On Monday President Reuven Rivlin met with Yael Nagar, Yael Tzaddok and Rachamim Eden, representatives of Achim Vekayamim (Brothers and Living), an NGO dedicated to full disclosure of what happened to the children – whose parents continued to grieve for them for years and never believed stories told to them in hospitals healthy children had suddenly died.
“The truth must be revealed,” declared Rivlin. “We are sufficiently strong today to cope with the truth. This is an episode that leaves a wound in the heart of the nation and we must not ignore it.”
He was confident that in the near future, a way would be found at the state level to intensify the investigation and to learn what still needs to be known.

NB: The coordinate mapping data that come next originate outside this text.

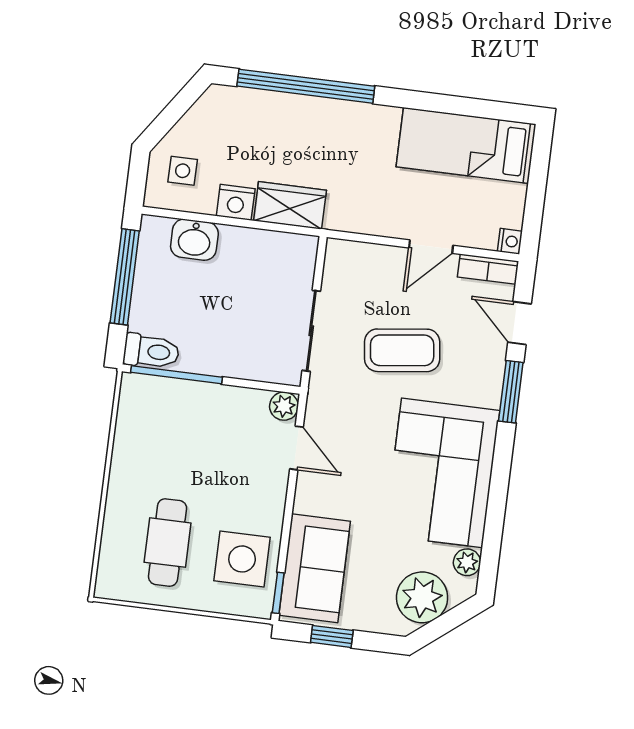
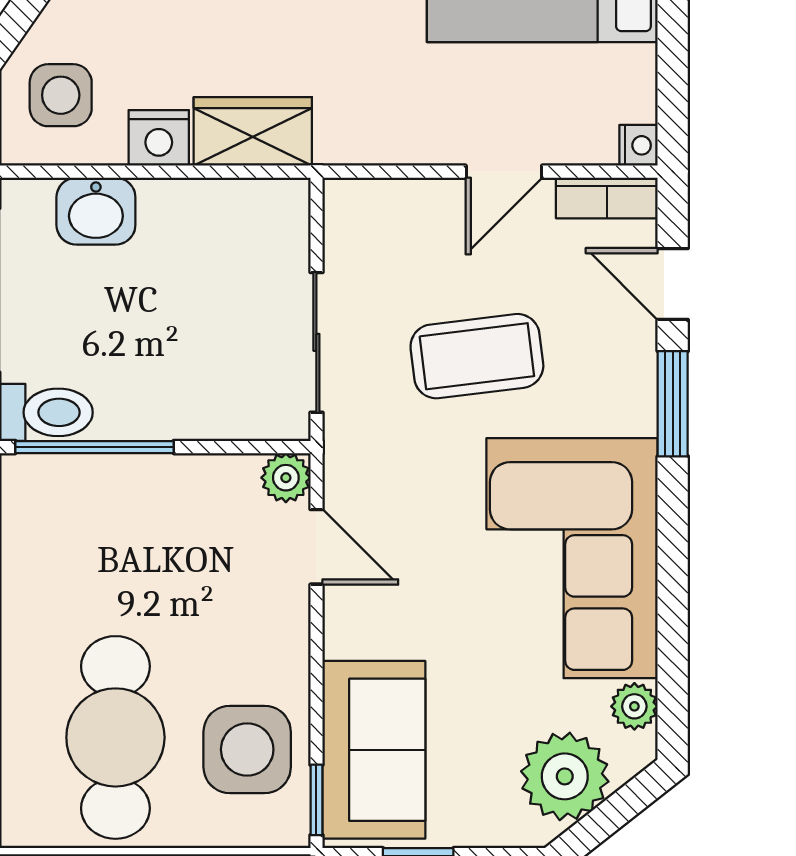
side table: (183, 171) -> (61, 95), width x1.37, depth x1.37
cafe table: (168, 543) -> (115, 737), width x1.37, depth x1.35

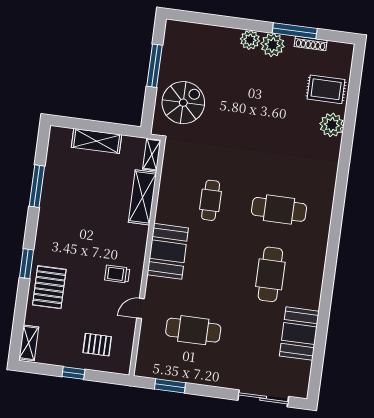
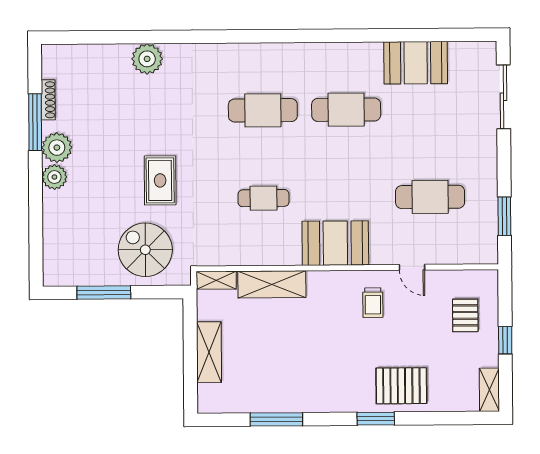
rug: (326, 89) -> (160, 180), moved
cafe table: (279, 209) -> (263, 110), turned 90
cafe table: (193, 330) -> (430, 197), turned 90
shelving: (29, 343) -> (489, 390), moved, turned 90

A special Knesset committee set up to investigate available evidence reached the conclusion that in a number of cases, children were abducted and given to Jewish families in the United States for adoption. The committee even knows the identity of the chief liaison in this affair.
That fact, however, has not given closure to Israel’s Yemenite community.
Before taking their leave, Nagar, Tzaddok and Eden reminded Rivlin about their visit with him a year ago, before material on the Yemenite children was declassified, and what devastating information had been gleaned from documents retrieved from the State Archives.
Now they are embarking on the next stage of their campaign. What they want now, they said, is for the government to acknowledge that the children were abducted, take responsibility and conduct a full-scale investigation so as to arrive at the absolute truth of what happened and who was involved.
While not denigrating the aforementioned parliamentary committee headed by Likud MK Nurit Koren, which has been investigating the matter and has interviewed families whose children disappeared, the trio said this was not enough and that the committee was working too slowly. They said they valued what it was doing, but as far as they were concerned, this stained chapter in Israel’s history has to be investigated at a higher level.